When the whale had been finally made fast and the ship started, the shark, now half dead, was pushed over the side. It had not gone ten feet astern before the others of the pack were tearing away at their unfortunate brother with as great good will as they had attacked our whale.

Andersen and I went below to an excellent tiffin, for which I had a better appetite than at breakfast, as the sea had subsided. The course was set for the station to get coal and water for the next day’s run, but we could not be in before seven or eight o’clock. The gunner lay down in the cabin for a short nap, and after lighting my pipe I went “top sides” to the bridge. I had been there not more than ten minutes, when “puf-f-f” went a sei whale about two hundred fathoms away on the starboard beam.

A sei whale swimming directly away from the ship. The nostrils or blowholes are widely expanded and greatly protruded.

The air pumps were still at work inflating the carcass alongside, and the gun had not yet been loaded. Captain Andersen ran forward with the powder charge sewed up in its neat little sack of cheesecloth; and after the Bo’s’n had rammed it home, wadded the gun, and inserted the harpoon, we were ready for work. The vessel had been taking a long circle about the whale, which was blowing every few seconds, and now we headed straight for it.

Like the last one, this animal was pursuing a school of sardines and proved easy to approach. Andersen fired at about fifteen fathoms, getting fast but not killing at once, and a second harpoon was sent crashing into the beautiful gray body which before many hours would fill several hundred cans and be sold in the markets at Osaka. The sharks again gathered about the ship when the whale was raised to the surface, but this time none was harpooned as we were anxious to start for the station.
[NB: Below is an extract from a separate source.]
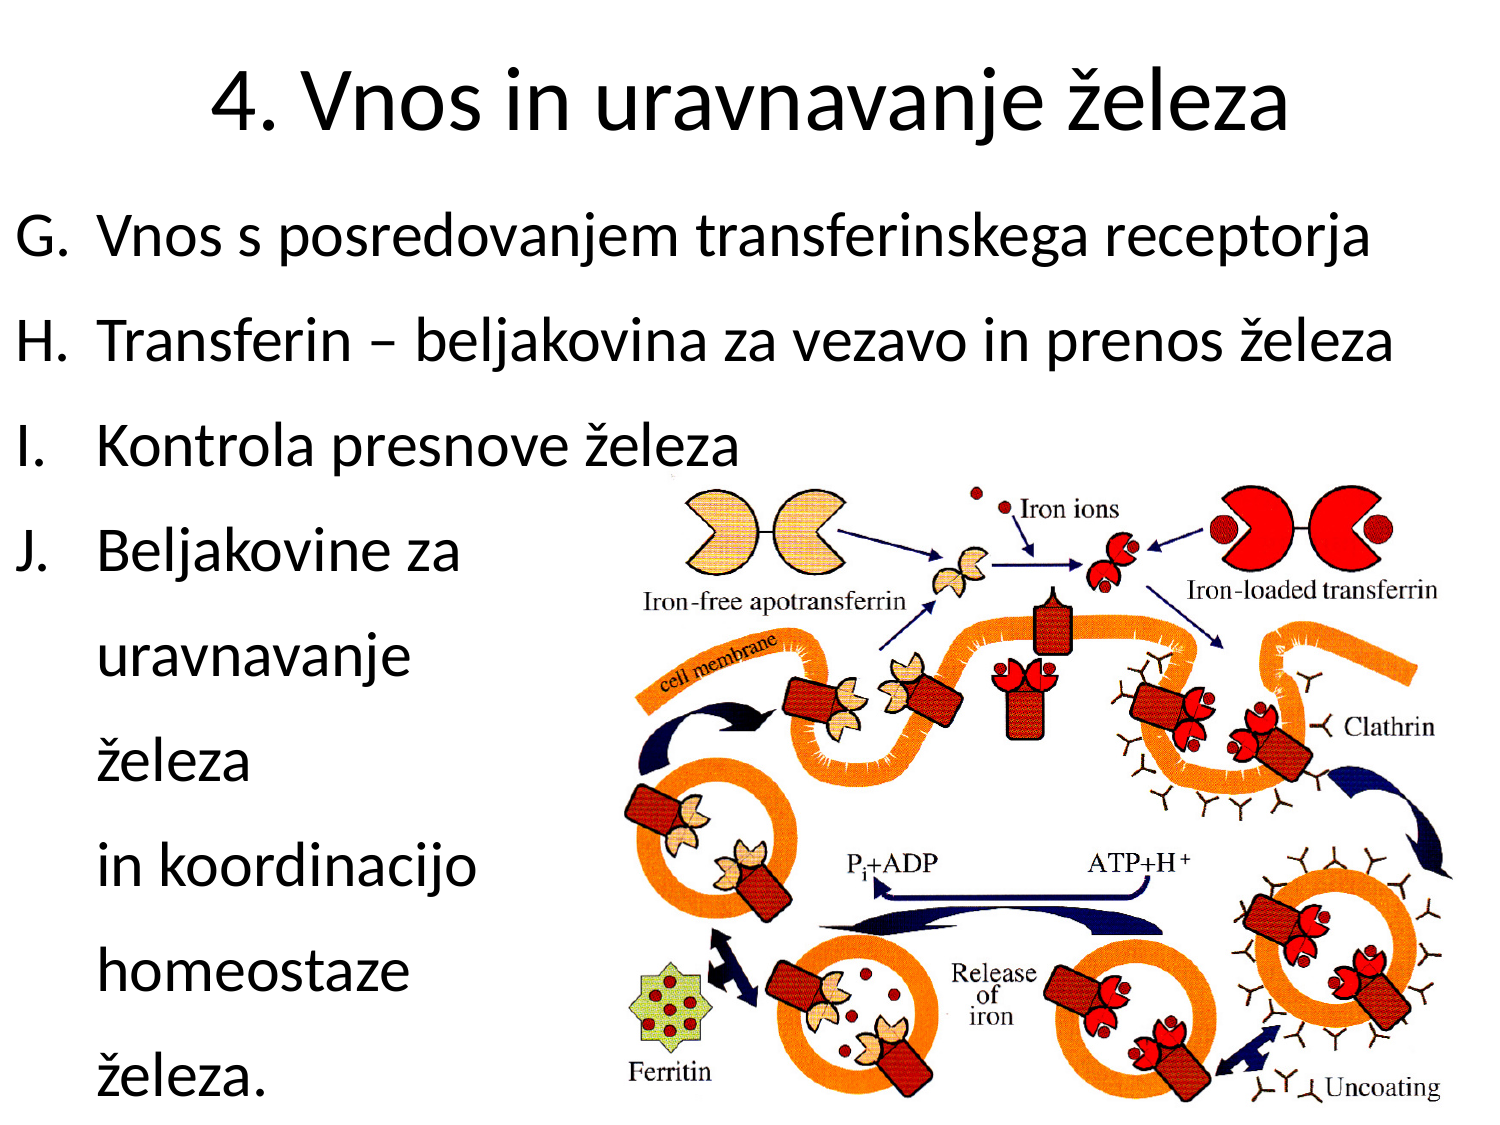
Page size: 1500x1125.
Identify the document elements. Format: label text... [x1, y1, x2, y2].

list Vnos s posredovanjem transferinskega receptorja Transferin – beljakovina za vezavo in prenos železa Kontrola presnove železa Beljakovine za uravnavanje železa in koordinacijo homeostaze železa. [0, 184, 1500, 1125]
title 4. Vnos in uravnavanje železa [76, 0, 1427, 184]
It was nearly three o’clock when the ship was on her course and fully six before we caught a glimpse of the summit of Kinka-San, still twenty miles away. A light fog had begun to gather, and in the west filmy clouds draped themselves in a mantle of red and gold about the sun. Ere the first stars appeared, the wind freshened again and the clouds had gathered into puffy balls edged with black, which scudded across the sky and settled into a leaden mass on the horizon. It was evident that the good weather had ended and that we were going to run inside just in time to escape a storm.